WHAT IS BEING ASKED: Convert every entry below into a JSON list of strings, one string per line, omitting blank lines.

[Text data extracted from pages]
····················

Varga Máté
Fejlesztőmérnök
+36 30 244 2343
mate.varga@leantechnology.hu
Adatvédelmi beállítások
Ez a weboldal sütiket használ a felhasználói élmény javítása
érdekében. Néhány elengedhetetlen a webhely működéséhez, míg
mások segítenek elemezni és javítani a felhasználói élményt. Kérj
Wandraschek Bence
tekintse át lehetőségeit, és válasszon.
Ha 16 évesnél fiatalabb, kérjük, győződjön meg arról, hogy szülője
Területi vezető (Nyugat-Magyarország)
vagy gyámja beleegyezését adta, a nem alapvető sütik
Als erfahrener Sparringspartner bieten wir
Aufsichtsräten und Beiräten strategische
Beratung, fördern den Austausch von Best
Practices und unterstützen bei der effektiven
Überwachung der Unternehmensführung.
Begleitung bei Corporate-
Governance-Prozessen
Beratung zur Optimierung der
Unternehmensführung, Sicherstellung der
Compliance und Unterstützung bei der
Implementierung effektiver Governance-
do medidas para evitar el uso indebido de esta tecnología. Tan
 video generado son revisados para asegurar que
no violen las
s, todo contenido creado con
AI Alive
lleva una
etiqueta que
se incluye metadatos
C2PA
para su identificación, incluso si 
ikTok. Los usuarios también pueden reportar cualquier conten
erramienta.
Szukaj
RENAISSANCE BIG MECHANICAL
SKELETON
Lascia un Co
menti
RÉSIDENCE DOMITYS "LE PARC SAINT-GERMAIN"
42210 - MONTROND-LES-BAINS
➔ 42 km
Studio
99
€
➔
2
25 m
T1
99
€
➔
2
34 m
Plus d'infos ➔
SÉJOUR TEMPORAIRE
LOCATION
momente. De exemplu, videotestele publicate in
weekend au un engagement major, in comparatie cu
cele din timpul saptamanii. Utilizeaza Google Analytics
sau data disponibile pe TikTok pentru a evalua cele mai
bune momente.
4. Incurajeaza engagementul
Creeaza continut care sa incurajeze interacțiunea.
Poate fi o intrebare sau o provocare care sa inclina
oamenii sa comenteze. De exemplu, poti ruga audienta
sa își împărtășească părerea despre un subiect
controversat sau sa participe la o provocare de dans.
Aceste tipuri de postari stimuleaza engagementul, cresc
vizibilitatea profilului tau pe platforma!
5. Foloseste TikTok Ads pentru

····················

RESULT:
[
  "Varga Máté",
  "Fejlesztőmérnök",
  "+36 30 244 2343",
  "mate.varga@leantechnology.hu",
  "Adatvédelmi beállítások",
  "Ez a weboldal sütiket használ a felhasználói élmény javítása",
  "érdekében. Néhány elengedhetetlen a webhely működéséhez, míg",
  "mások segítenek elemezni és javítani a felhasználói élményt. Kérj",
  "Wandraschek Bence",
  "tekintse át lehetőségeit, és válasszon.",
  "Ha 16 évesnél fiatalabb, kérjük, győződjön meg arról, hogy szülője",
  "Területi vezető (Nyugat-Magyarország)",
  "vagy gyámja beleegyezését adta, a nem alapvető sütik",
  "Als erfahrener Sparringspartner bieten wir",
  "Aufsichtsräten und Beiräten strategische",
  "Beratung, fördern den Austausch von Best",
  "Practices und unterstützen bei der effektiven",
  "Überwachung der Unternehmensführung.",
  "Begleitung bei Corporate-",
  "Governance-Prozessen",
  "Beratung zur Optimierung der",
  "Unternehmensführung, Sicherstellung der",
  "Compliance und Unterstützung bei der",
  "Implementierung effektiver Governance-",
  "do medidas para evitar el uso indebido de esta tecnología. Tan",
  " video generado son revisados para asegurar que",
  "no violen las",
  "s, todo contenido creado con",
  "AI Alive",
  "lleva una",
  "etiqueta que",
  "se incluye metadatos",
  "C2PA",
  "para su identificación, incluso si ",
  "ikTok. Los usuarios también pueden reportar cualquier conten",
  "erramienta.",
  "Szukaj",
  "RENAISSANCE BIG MECHANICAL",
  "SKELETON",
  "Lascia un Co",
  "menti",
  "RÉSIDENCE DOMITYS \"LE PARC SAINT-GERMAIN\"",
  "42210 - MONTROND-LES-BAINS",
  "➔ 42 km",
  "Studio",
  "99",
  "€",
  "➔",
  "2",
  "25 m",
  "T1",
  "99",
  "€",
  "➔",
  "2",
  "34 m",
  "Plus d'infos ➔",
  "SÉJOUR TEMPORAIRE",
  "LOCATION",
  "momente. De exemplu, videotestele publicate in",
  "weekend au un engagement major, in comparatie cu",
  "cele din timpul saptamanii. Utilizeaza Google Analytics",
  "sau data disponibile pe TikTok pentru a evalua cele mai",
  "bune momente.",
  "4. Incurajeaza engagementul",
  "Creeaza continut care sa incurajeze interacțiunea.",
  "Poate fi o intrebare sau o provocare care sa inclina",
  "oamenii sa comenteze. De exemplu, poti ruga audienta",
  "sa își împărtășească părerea despre un subiect",
  "controversat sau sa participe la o provocare de dans.",
  "Aceste tipuri de postari stimuleaza engagementul, cresc",
  "vizibilitatea profilului tau pe platforma!",
  "5. Foloseste TikTok Ads pentru"
]